Wyścigi rowerowe są transmitowane w telewizji.
Tydzień na rowerze nie może się przejeść.
Nowym rowerem możesz chwalić się przez miesiąc.
Ogłoszenie detaliczne o sprzedaży roweru może być ważne nawet kwartał.
Twój pies nie spałaszuje roweru na nowej kanapie.
Ścieżka rybna to prawdopodobnie coś nieapetycznego.
Wegetarianin chętnie wyskoczy z Tobą na przejażdżkę.
Rower z wielu rowerów to składak. Ryba z wielu ryb to resztki.
Jeśli znosisz rower z trzeciego piętra, sąsiedzi nie powiedzą, że znów dokarmiasz śmietnikowe koty.
Rynek rowerów nie jest uzależniony od prądów morskich.
Rower poczeka na Ciebie do wiosny, a pompka natychmiast doda mu animuszu.
Błyszczący rower rzadko jest jednocześnie zepsuty.
Jadąc na rowerze możesz jeść kanapkę z rybą, ale nie odwrotnie.
Roweru nie zje ci pies.
Dlaczego ryba jest lepsza od roweru?
Jedną rybą możesz poczęstować kilku gości.
Nielegalny połów ryb rzadziej kończy się w więzieniu.
Nawet jeśli usiądziesz na rybie, to nie dojedziesz na niej do ulicy, na której ktoś Cię potrąci.
Olej rybny schodzi z rąk łatwiej niż smar.
Jeśli ryba się zepsuje, to nie wyrzuci Cię na zakręcie.
Grad rowerów może Cię zabić.
Nie wyciągniesz z rzeki nowiutkiego roweru.
Ryba przecięta na pół to ryba zdatna do użycia.
Usunięcie linki hamulcowej jest groźniejsze niż usunięcie ścięgien.
Pół ryby kosztuje po prostu pół tego, co ryba.
Ryby dostarczają, a nie zużywają żelazo.
Ryba nie ma numeru seryjnego w najmniej dostępnym miejscu.
Dokonana na Tobie kradzież ryby nie psuje wakacyjnych planów.
Obita ryba sama się o to prosiła.
Wygięta ryba sama wraca do pierwotnego kształtu.
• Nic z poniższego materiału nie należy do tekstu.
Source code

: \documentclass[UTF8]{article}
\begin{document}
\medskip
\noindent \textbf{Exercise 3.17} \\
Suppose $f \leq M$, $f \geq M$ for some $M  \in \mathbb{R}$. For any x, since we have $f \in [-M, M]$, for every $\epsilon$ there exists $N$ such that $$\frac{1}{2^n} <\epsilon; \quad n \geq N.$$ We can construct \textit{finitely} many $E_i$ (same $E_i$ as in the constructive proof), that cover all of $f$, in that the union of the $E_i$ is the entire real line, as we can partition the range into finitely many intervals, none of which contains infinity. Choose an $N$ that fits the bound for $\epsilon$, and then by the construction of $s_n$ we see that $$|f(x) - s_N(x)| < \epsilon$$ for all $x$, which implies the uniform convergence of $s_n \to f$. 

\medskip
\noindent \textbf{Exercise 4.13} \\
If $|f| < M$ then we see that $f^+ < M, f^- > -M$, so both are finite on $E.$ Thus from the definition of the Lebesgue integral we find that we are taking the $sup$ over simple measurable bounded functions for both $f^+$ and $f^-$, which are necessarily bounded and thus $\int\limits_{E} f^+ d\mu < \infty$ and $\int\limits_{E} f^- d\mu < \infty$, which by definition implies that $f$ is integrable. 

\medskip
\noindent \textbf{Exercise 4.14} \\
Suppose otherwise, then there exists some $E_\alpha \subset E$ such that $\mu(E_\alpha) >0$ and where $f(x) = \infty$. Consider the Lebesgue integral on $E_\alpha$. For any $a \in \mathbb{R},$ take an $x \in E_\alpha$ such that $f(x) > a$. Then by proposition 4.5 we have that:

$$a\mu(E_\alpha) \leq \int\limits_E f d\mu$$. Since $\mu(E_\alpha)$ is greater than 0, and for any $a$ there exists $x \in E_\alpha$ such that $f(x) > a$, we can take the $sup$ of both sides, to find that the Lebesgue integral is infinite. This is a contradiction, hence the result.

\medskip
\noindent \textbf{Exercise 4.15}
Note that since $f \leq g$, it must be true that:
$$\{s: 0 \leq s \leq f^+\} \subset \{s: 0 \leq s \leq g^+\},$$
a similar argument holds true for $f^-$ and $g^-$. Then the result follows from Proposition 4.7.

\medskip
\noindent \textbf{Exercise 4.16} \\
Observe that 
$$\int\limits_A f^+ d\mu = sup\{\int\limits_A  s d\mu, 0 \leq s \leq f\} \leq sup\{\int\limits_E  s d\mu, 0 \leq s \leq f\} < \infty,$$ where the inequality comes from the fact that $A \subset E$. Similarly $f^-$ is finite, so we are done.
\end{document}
Zapuszkowany rower to konsekwencja zatargu z prawem drogowym.
Upgrade roweru jest droższy niż pieprz i sól.
Ryby podtrzymują przy życiu zagrożone gatunki drapieżników.
Jeśli ryba wyskakuje z wody, to jeszcze nie znaczy, że człowiek się topi.
Opłaca się oszukiwać na wadze ryby.
Możesz nakarmić psa rybą, zaś rowerem nie.